While the nation's largest veterans group and U.S. Rep. Mike Coffman, R-Colo., demand his resignation, Shinseki is calling for a "face-to-face audit" of every VA clinic, according to media reports.

Multiple VA spokespeople in Washington did not return phone messages left by the Fort Collins Coloradoan on Friday to ask why access to the clinic was shut off.

The OMI investigator wrote that they could not substantiate that errors resulted in a danger to public health and safety.

Leweling isn't so sure.

In addition to VA coverage, he uses Medicare and a supplemental plan he describes as excellent. Extensive coverage coupled with an ability to "hammer through" red tape for care at the VA and elsewhere mean he personally feels less jeopardized because of problems at the clinic.

But others without his resources? "Their care will be impacted," he said.

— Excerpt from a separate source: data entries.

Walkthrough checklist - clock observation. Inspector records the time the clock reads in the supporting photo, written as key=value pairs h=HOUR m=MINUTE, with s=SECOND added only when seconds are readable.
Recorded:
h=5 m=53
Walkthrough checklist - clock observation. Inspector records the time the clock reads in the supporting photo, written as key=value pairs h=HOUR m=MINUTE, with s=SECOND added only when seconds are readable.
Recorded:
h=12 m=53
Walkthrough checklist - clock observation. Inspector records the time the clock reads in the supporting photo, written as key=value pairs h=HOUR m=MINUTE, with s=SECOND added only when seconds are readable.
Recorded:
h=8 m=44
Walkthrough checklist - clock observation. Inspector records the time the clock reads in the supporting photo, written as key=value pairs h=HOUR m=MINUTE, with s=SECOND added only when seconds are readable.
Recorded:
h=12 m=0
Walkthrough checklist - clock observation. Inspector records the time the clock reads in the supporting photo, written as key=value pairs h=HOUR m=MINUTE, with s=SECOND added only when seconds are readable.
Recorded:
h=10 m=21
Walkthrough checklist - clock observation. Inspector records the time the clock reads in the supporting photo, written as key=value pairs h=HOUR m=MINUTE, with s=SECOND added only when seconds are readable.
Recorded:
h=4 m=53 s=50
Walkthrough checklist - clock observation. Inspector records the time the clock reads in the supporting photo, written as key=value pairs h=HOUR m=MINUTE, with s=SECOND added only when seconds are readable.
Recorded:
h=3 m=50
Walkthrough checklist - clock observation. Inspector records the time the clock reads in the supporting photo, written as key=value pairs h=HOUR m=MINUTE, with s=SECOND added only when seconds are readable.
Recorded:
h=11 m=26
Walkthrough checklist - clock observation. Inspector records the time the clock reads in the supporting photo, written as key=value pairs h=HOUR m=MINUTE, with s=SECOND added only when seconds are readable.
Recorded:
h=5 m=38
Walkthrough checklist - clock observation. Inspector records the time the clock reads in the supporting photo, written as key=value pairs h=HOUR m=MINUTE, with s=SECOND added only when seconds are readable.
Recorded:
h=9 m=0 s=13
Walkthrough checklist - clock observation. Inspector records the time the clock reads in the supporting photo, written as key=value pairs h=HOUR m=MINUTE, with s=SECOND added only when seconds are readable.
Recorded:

In 2010, the VA in Cheyenne discovered his high cholesterol. The clinic in Fort Collins gave him the standard answer: We can see you in three or four months.

Leweling opted to see his long-time specialist in Wisconsin instead and was treated almost immediately, albeit 1,000 miles away. His speculation turns dark when it comes to what could have been.

"Let's say, 2010, I'm having all that blockage, and I can't see a doctor for three months," he said. "Some of that blockage breaks loose and I could have had a serious stroke."